__To-do item__.
What lines below contain the string "nuestros"? List them all.

### Excerpted data ###

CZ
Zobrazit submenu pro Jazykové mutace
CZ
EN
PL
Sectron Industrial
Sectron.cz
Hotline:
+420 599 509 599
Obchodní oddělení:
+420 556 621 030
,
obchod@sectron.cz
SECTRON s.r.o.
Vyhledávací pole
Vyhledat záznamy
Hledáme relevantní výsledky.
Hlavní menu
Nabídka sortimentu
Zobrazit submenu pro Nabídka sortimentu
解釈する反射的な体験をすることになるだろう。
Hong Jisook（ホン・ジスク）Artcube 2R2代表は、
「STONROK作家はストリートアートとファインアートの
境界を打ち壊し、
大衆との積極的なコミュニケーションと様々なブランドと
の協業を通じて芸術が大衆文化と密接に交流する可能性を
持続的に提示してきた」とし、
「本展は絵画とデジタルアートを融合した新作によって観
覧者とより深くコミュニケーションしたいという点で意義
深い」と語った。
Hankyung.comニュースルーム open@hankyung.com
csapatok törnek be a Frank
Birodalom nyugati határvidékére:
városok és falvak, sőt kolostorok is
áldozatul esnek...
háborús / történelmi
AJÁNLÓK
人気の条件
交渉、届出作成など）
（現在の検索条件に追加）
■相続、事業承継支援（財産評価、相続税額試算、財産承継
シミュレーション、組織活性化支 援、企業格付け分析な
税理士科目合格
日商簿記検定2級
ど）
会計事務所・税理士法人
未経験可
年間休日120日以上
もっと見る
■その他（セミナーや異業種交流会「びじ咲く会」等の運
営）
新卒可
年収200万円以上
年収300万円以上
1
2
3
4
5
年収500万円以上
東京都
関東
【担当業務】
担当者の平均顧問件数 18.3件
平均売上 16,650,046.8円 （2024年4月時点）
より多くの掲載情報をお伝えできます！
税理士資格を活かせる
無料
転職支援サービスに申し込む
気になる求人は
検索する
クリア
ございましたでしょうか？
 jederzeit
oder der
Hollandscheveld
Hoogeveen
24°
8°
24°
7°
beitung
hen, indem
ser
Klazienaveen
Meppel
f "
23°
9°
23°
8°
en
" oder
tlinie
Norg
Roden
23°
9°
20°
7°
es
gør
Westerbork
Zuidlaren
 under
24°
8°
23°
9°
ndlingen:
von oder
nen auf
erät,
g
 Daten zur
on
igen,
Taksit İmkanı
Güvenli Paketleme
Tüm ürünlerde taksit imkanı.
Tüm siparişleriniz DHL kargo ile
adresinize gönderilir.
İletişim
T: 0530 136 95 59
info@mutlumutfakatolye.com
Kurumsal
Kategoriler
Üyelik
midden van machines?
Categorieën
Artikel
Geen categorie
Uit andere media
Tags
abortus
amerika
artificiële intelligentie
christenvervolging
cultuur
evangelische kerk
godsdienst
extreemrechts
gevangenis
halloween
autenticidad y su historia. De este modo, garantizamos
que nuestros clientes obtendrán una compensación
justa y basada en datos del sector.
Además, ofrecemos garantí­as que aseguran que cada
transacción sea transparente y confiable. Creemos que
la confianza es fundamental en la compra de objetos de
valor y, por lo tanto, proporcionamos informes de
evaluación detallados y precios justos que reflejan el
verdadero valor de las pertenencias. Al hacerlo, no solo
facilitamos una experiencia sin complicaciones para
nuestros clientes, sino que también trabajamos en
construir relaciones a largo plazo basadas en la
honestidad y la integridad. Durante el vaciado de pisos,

###

__Answer section__.
que nuestros clientes obtendrán una compensación
nuestros clientes, sino que también trabajamos en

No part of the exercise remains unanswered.